> _Problem requirements_:
Select and copy out every line in the records containing "demo".

> _Supplied entries_:
------
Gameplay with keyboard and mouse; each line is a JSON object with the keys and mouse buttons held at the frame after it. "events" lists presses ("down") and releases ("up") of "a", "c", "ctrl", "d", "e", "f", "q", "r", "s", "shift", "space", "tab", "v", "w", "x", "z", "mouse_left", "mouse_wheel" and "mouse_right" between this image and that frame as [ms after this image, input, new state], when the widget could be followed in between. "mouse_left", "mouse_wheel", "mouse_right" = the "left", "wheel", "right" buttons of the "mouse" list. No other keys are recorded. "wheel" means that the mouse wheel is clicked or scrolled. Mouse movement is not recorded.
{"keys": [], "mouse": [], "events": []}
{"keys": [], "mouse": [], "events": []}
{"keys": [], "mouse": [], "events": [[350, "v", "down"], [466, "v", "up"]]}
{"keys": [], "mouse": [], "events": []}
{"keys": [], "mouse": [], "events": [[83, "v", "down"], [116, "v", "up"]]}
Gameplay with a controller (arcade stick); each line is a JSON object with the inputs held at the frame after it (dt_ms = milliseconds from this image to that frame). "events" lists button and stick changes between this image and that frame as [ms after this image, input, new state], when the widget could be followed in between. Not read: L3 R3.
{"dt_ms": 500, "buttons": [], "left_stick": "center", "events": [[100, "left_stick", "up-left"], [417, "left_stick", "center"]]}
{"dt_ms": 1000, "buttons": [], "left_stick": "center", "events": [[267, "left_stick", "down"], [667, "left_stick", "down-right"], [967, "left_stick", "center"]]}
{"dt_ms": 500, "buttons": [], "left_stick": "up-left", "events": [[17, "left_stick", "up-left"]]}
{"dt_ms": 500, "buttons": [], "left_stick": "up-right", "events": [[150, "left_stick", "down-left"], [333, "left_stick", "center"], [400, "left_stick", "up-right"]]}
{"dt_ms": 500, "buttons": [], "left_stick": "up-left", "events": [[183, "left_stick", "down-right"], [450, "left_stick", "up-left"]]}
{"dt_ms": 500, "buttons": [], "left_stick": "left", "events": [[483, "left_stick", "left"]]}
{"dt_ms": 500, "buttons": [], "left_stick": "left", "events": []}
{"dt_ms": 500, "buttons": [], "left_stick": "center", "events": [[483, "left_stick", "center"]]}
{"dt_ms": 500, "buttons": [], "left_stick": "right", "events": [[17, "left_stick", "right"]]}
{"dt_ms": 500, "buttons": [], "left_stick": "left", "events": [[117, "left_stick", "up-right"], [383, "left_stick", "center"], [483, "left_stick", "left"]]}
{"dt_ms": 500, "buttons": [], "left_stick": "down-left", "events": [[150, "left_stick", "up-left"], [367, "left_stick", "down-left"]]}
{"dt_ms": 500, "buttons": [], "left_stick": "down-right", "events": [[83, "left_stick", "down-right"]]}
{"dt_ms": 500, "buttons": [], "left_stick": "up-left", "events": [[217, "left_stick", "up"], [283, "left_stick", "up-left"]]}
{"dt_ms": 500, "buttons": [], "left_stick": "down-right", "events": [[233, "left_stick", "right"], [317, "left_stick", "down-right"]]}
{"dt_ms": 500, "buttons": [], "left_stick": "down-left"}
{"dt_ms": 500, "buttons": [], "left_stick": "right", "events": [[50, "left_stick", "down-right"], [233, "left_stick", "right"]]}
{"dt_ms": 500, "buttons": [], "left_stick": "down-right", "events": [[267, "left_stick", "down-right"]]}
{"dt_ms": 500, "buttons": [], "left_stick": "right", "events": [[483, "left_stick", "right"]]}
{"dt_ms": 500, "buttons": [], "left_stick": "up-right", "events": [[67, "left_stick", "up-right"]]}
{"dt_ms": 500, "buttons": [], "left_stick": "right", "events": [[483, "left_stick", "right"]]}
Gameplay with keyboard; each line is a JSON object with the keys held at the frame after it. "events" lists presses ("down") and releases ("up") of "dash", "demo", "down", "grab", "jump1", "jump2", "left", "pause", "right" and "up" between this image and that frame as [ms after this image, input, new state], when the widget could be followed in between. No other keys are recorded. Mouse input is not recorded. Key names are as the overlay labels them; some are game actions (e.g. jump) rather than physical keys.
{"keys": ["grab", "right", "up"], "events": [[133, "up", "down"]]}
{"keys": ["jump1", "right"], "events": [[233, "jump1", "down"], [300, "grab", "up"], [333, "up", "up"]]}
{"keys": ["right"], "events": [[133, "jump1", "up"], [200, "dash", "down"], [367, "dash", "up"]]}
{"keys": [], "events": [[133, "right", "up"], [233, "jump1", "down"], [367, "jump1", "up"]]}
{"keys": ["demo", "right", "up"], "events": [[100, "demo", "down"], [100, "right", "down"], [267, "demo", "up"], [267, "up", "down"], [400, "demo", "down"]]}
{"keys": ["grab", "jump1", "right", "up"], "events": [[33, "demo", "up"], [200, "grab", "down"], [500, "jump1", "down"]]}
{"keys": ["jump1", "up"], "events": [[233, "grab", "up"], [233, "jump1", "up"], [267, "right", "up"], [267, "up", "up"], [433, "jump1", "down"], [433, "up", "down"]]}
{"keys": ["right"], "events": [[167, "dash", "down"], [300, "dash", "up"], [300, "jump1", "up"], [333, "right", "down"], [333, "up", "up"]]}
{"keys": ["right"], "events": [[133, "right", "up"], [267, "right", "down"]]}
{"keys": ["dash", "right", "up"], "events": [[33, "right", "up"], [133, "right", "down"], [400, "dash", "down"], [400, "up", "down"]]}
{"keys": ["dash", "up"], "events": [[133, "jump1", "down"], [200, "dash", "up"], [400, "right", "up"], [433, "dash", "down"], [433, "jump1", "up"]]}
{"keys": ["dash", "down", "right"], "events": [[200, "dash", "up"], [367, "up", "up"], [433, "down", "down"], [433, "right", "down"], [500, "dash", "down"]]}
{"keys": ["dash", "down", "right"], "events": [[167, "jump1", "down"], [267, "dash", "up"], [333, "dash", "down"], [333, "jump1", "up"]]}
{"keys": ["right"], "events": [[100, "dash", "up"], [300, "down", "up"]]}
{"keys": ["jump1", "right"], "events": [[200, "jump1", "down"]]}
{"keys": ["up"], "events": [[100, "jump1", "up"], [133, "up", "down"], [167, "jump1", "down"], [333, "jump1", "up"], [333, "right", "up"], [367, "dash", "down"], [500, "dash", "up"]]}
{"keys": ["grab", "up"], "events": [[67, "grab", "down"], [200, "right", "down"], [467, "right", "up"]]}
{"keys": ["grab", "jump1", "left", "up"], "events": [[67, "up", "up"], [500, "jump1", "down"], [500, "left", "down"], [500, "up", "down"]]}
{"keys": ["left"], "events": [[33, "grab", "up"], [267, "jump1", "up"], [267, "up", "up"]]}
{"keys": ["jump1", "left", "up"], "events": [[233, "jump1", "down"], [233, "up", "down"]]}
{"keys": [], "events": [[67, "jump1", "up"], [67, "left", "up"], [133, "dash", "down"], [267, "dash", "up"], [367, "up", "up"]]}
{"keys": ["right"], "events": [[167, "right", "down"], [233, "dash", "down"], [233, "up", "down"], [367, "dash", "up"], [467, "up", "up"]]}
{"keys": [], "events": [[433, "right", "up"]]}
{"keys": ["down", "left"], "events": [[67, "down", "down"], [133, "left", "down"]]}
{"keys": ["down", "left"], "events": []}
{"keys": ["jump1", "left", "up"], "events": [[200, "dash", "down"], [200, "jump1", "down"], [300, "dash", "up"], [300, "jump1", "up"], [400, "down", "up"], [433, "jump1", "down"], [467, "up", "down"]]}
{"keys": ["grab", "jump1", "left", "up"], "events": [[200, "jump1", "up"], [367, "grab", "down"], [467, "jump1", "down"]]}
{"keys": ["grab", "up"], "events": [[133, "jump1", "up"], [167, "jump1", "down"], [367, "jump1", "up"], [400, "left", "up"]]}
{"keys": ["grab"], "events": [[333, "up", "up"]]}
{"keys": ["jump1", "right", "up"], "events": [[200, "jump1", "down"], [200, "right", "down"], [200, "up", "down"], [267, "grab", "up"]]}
------
> _Solution_:
Gameplay with keyboard; each line is a JSON object with the keys held at the frame after it. "events" lists presses ("down") and releases ("up") of "dash", "demo", "down", "grab", "jump1", "jump2", "left", "pause", "right" and "up" between this image and that frame as [ms after this image, input, new state], when the widget could be followed in between. No other keys are recorded. Mouse input is not recorded. Key names are as the overlay labels them; some are game actions (e.g. jump) rather than physical keys.
{"keys": ["demo", "right", "up"], "events": [[100, "demo", "down"], [100, "right", "down"], [267, "demo", "up"], [267, "up", "down"], [400, "demo", "down"]]}
{"keys": ["grab", "jump1", "right", "up"], "events": [[33, "demo", "up"], [200, "grab", "down"], [500, "jump1", "down"]]}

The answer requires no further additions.